A new study entitled “Association of Socioeconomic Status with Treatment Delays, Disease Activity, Joint Damage and Disability in Rheumatoid Arthritis” was published in Arthritis Care & Research by Emily Molina from University of Texas Health Science Center at San Antonio, TX and colleagues, and sought to understand the link between socioeconomic status and disease activity in rheumatoid arthritis.
Rheumatoid arthritis (RA) is an autoimmune inflammatory and debilitating disease that leads to joint damage and higher risk for cardiovascular disease. It affects approximately 1% of adults in western countries, mainly women. Many studies have shown that early treatment is essential for optimal management in Rheumatoid arthritis patients. There has been a growing idea in the early stages of RA of a “window of opportunity” for successful therapy and prevention of irreversible damage as well as in other autoimmune diseases. There are many factors contributing to late therapy of rheumatoid arthritis patients, including long clinician waiting times, having to go to a rheumatologist, and having lower socioeconomic status (SES). Thus a timely beginning of disease-modifying anti-rheumatic drug (DMARD) treatment of RA, and adequate follow up visits of RA patients is very important to ameliorate or delay the development of rheumatoid arthritis.
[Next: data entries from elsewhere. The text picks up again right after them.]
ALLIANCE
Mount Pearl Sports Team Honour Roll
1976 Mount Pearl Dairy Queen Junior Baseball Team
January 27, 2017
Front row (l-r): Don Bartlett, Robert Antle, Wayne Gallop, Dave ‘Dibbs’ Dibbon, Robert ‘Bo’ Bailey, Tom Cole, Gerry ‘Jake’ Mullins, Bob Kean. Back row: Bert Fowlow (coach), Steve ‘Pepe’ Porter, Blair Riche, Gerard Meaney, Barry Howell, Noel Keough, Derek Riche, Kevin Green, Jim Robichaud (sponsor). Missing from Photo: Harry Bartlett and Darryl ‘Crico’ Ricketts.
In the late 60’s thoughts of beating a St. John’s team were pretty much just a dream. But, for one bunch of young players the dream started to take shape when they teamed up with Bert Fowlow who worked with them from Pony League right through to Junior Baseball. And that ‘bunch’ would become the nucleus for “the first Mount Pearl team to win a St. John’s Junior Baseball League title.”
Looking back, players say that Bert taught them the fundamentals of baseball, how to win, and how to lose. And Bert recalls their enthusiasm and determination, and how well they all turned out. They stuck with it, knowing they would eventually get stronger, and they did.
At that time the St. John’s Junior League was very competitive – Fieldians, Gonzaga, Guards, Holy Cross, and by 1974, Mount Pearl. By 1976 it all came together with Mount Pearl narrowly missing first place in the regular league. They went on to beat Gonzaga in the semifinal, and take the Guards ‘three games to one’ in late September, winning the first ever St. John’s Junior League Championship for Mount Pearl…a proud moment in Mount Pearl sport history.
In this study, the research team evaluated the association between one’s socioeconomic status and disease activity, joint damage and disability, considering factors such as treatment delay and distance to the rheumatologist. The researchers enrolled 1,209 RA patients from rheumatology clinics where 1,159 had been treated with DMARD, evaluated the socioeconomic status by education, occupation and income and divided patients into tertiles. They examined disease activity, determined by 28-joint disease activity score using erythrocyte sedimentation rate (DAS28-ESR), joint damage analysis by hand radiographs through Sharp scores, and physical disability, determined by the Modified Health Assessment Questionnaire (MHAQ). They found that patients with lower SES started DMARD therapy 8.5 ± 10.2 years after the beginning of RA symptoms while patients in middle and upper SES tertiles started the treatment, respectively, 6.1 ± 7.9 years (P=0.002) and 6.1 ± 8.6 years (P=0.009), after the onset of RA symptoms. Importantly, the parameters DAS28ESR, Sharp score and MHAQ score increased, respectively 0.02 (P≤0.001), 1.33 (P≤0.001) and 0.01 (P≤0.001) per year of treatment delay.
The researchers concluded that lower socioeconomic status correlated with delay in DMARD initiation, and in addition, SES and DMARD treatment were associated independently with worse clinical interventions in RA. Therefore there is an urgent need to reduce treatment delay in patients with rheumatoid arthritis and low socioeconomic status.